REQUIRED WORK: The answer should consist of every line in the material below that has the word "APERTURE".
** Opening DATASET RECORDS block **
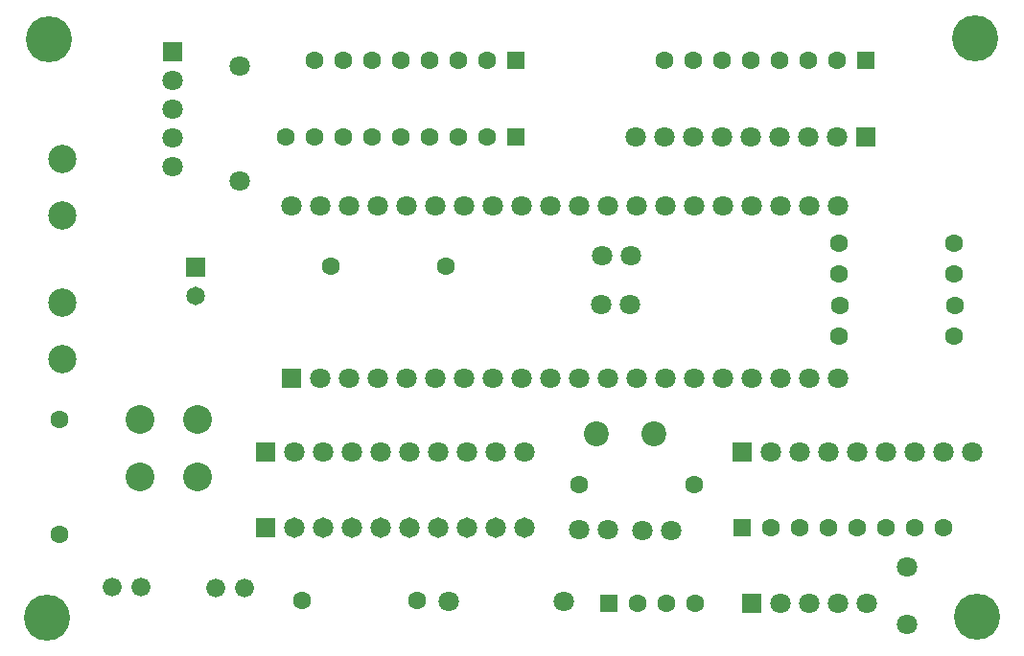
<source format=gbs>
G04 (created by PCBNEW (2013-07-07 BZR 4022)-stable) date 9/17/2014 12:18:49 PM*
%MOIN*%
G04 Gerber Fmt 3.4, Leading zero omitted, Abs format*
%FSLAX34Y34*%
G01*
G70*
G90*
G04 APERTURE LIST*
%ADD10C,0.00590551*%
%ADD11R,0.0713701X0.0713701*%
%ADD12C,0.0713701*%
%ADD13R,0.0708661X0.0708661*%
%ADD14C,0.0708661*%
%ADD15R,0.0629921X0.0629921*%
%ADD16C,0.0629921*%
%ADD17R,0.065X0.065*%
%ADD18C,0.065*%
%ADD19C,0.0984252*%
%ADD20C,0.066*%
%ADD21C,0.1*%
%ADD22C,0.0866142*%
%ADD23C,0.16*%
G04 APERTURE END LIST*
G54D10*
G54D11*
X56759Y-61259D03*
G54D12*
X57759Y-61259D03*
X58759Y-61259D03*
X59759Y-61259D03*
X60759Y-61259D03*
X61759Y-61259D03*
X62759Y-61259D03*
X63759Y-61259D03*
X64759Y-61259D03*
X65759Y-61259D03*
G54D13*
X57650Y-56050D03*
G54D14*
X58650Y-56050D03*
X59650Y-56050D03*
X60650Y-56050D03*
X61650Y-56050D03*
X62650Y-56050D03*
X63650Y-56050D03*
X64650Y-56050D03*
X65650Y-56050D03*
X66650Y-56050D03*
X67650Y-56050D03*
X68650Y-56050D03*
X69650Y-56050D03*
X70650Y-56050D03*
X71650Y-56050D03*
X72650Y-56050D03*
X73650Y-56050D03*
X74650Y-56050D03*
X75650Y-56050D03*
X76650Y-56050D03*
X76650Y-50050D03*
X75650Y-50050D03*
X74650Y-50050D03*
X73650Y-50050D03*
X72650Y-50050D03*
X71650Y-50050D03*
X70650Y-50050D03*
X69650Y-50050D03*
X68650Y-50050D03*
X67650Y-50050D03*
X66650Y-50050D03*
X65650Y-50050D03*
X64650Y-50050D03*
X63650Y-50050D03*
X62650Y-50050D03*
X61650Y-50050D03*
X60650Y-50050D03*
X59650Y-50050D03*
X58650Y-50050D03*
X57650Y-50050D03*
G54D15*
X65450Y-45000D03*
G54D16*
X64450Y-45000D03*
X63450Y-45000D03*
X62450Y-45000D03*
X61450Y-45000D03*
X60450Y-45000D03*
X59450Y-45000D03*
X58450Y-45000D03*
G54D15*
X73311Y-61259D03*
G54D16*
X74311Y-61259D03*
X75311Y-61259D03*
X76311Y-61259D03*
X77311Y-61259D03*
X78311Y-61259D03*
X79311Y-61259D03*
X80311Y-61259D03*
G54D15*
X77625Y-45000D03*
G54D16*
X76625Y-45000D03*
X75625Y-45000D03*
X74625Y-45000D03*
X73625Y-45000D03*
X72625Y-45000D03*
X71625Y-45000D03*
X70625Y-45000D03*
X63023Y-52165D03*
X59023Y-52165D03*
X67650Y-59775D03*
X71650Y-59775D03*
X62040Y-63790D03*
X58040Y-63790D03*
X49600Y-57500D03*
X49600Y-61500D03*
G54D17*
X54330Y-52216D03*
G54D18*
X54330Y-53216D03*
G54D14*
X68426Y-53504D03*
X69426Y-53504D03*
X68448Y-51788D03*
X69448Y-51788D03*
X67669Y-61338D03*
X68669Y-61338D03*
X70875Y-61350D03*
X69875Y-61350D03*
G54D19*
X49700Y-53431D03*
X49700Y-55400D03*
G54D15*
X65450Y-47675D03*
G54D16*
X64450Y-47675D03*
X63450Y-47675D03*
X62450Y-47675D03*
X61450Y-47675D03*
X60450Y-47675D03*
X59450Y-47675D03*
X58450Y-47675D03*
X57450Y-47675D03*
G54D20*
X56031Y-63366D03*
X55031Y-63366D03*
X51409Y-63326D03*
X52409Y-63326D03*
G54D16*
X76692Y-51377D03*
X80692Y-51377D03*
X76692Y-52429D03*
X80692Y-52429D03*
X76716Y-53547D03*
X80716Y-53547D03*
X76708Y-54610D03*
X80708Y-54610D03*
G54D21*
X52385Y-57503D03*
X54385Y-57503D03*
X52385Y-59503D03*
X54385Y-59503D03*
G54D13*
X73322Y-58622D03*
G54D14*
X74322Y-58622D03*
X75322Y-58622D03*
X76322Y-58622D03*
X77322Y-58622D03*
X78322Y-58622D03*
X79322Y-58622D03*
X80322Y-58622D03*
X81322Y-58622D03*
G54D13*
X77622Y-47675D03*
G54D14*
X76622Y-47675D03*
X75622Y-47675D03*
X74622Y-47675D03*
X73622Y-47675D03*
X72622Y-47675D03*
X71622Y-47675D03*
X70622Y-47675D03*
X69622Y-47675D03*
G54D13*
X53523Y-44704D03*
G54D14*
X53523Y-45704D03*
X53523Y-46704D03*
X53523Y-47704D03*
X53523Y-48704D03*
G54D13*
X73661Y-63897D03*
G54D14*
X74661Y-63897D03*
X75661Y-63897D03*
X76661Y-63897D03*
X77661Y-63897D03*
G54D15*
X68677Y-63897D03*
G54D16*
X69677Y-63897D03*
X70677Y-63897D03*
X71677Y-63897D03*
G54D13*
X56759Y-58622D03*
G54D14*
X57759Y-58622D03*
X58759Y-58622D03*
X59759Y-58622D03*
X60759Y-58622D03*
X61759Y-58622D03*
X62759Y-58622D03*
X63759Y-58622D03*
X64759Y-58622D03*
X65759Y-58622D03*
X63137Y-63818D03*
X67137Y-63818D03*
X55866Y-49185D03*
X55866Y-45185D03*
G54D22*
X70251Y-57992D03*
X68251Y-57992D03*
G54D14*
X79055Y-62622D03*
X79055Y-64622D03*
G54D19*
X49685Y-48425D03*
X49685Y-50393D03*
G54D23*
X49212Y-44251D03*
X81437Y-44232D03*
X81476Y-64370D03*
X49173Y-64389D03*
M02*

</source>
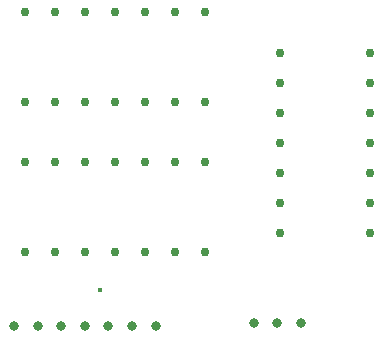
<source format=gbr>
G04 PROTEUS GERBER X2 FILE*
%TF.GenerationSoftware,Labcenter,Proteus,8.9-SP2-Build28501*%
%TF.CreationDate,2023-03-09T16:47:13+00:00*%
%TF.FileFunction,Plated,1,2,PTH*%
%TF.FilePolarity,Positive*%
%TF.Part,Single*%
%TF.SameCoordinates,{0f7d483c-582a-42f8-afd4-3f49b78b352a}*%
%FSLAX45Y45*%
%MOMM*%
G01*
%TA.AperFunction,ViaDrill*%
%ADD26C,0.381000*%
%TA.AperFunction,ComponentDrill*%
%ADD27C,0.762000*%
%TA.AperFunction,ComponentDrill*%
%ADD28C,0.812800*%
%TD.AperFunction*%
D26*
X-1270000Y-2095500D03*
D27*
X-1905000Y-1774000D03*
X-1651000Y-1774000D03*
X-1397000Y-1774000D03*
X-1143000Y-1774000D03*
X-889000Y-1774000D03*
X-635000Y-1774000D03*
X-381000Y-1774000D03*
X-381000Y-1012000D03*
X-635000Y-1012000D03*
X-889000Y-1012000D03*
X-1143000Y-1012000D03*
X-1397000Y-1012000D03*
X-1651000Y-1012000D03*
X-1905000Y-1012000D03*
X-1905000Y-508000D03*
X-1651000Y-508000D03*
X-1397000Y-508000D03*
X-1143000Y-508000D03*
X-889000Y-508000D03*
X-635000Y-508000D03*
X-381000Y-508000D03*
X-381000Y+254000D03*
X-635000Y+254000D03*
X-889000Y+254000D03*
X-1143000Y+254000D03*
X-1397000Y+254000D03*
X-1651000Y+254000D03*
X-1905000Y+254000D03*
X+258000Y-95000D03*
X+258000Y-349000D03*
X+258000Y-603000D03*
X+258000Y-857000D03*
X+258000Y-1111000D03*
X+258000Y-1365000D03*
X+258000Y-1619000D03*
X+1020000Y-1619000D03*
X+1020000Y-1365000D03*
X+1020000Y-1111000D03*
X+1020000Y-857000D03*
X+1020000Y-603000D03*
X+1020000Y-349000D03*
X+1020000Y-95000D03*
D28*
X-1997000Y-2405000D03*
X-1797000Y-2405000D03*
X-1597000Y-2405000D03*
X-1397000Y-2405000D03*
X-1197000Y-2405000D03*
X-997000Y-2405000D03*
X-797000Y-2405000D03*
X+34000Y-2377000D03*
X+234000Y-2377000D03*
X+434000Y-2377000D03*
M02*

</source>
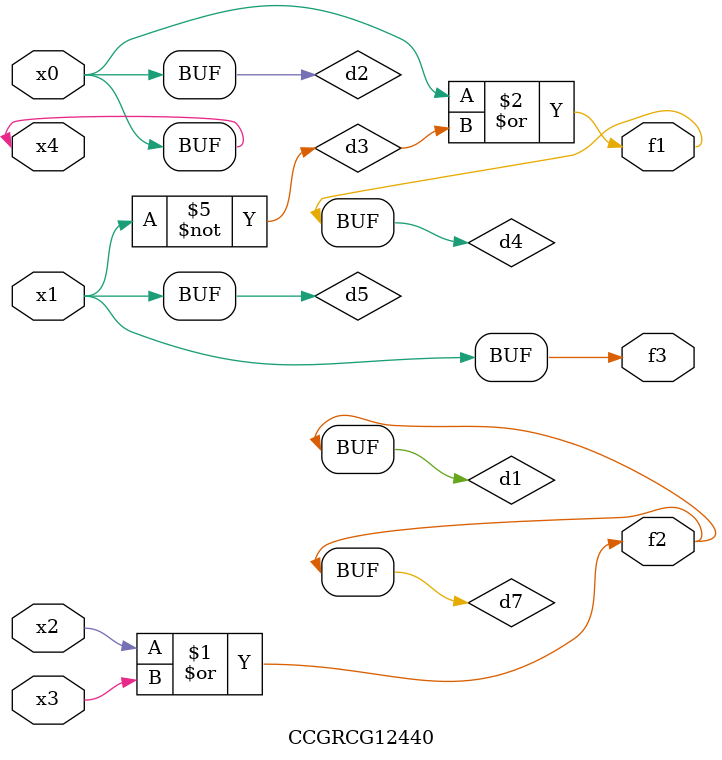
<source format=v>
module CCGRCG12440(
	input x0, x1, x2, x3, x4,
	output f1, f2, f3
);

	wire d1, d2, d3, d4, d5, d6, d7;

	or (d1, x2, x3);
	buf (d2, x0, x4);
	not (d3, x1);
	or (d4, d2, d3);
	not (d5, d3);
	nand (d6, d1, d3);
	or (d7, d1);
	assign f1 = d4;
	assign f2 = d7;
	assign f3 = d5;
endmodule

</source>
** Closing DATASET RECORDS block **
REPLY TO THE EXERCISE:
G04 APERTURE LIST*
G04 APERTURE END LIST*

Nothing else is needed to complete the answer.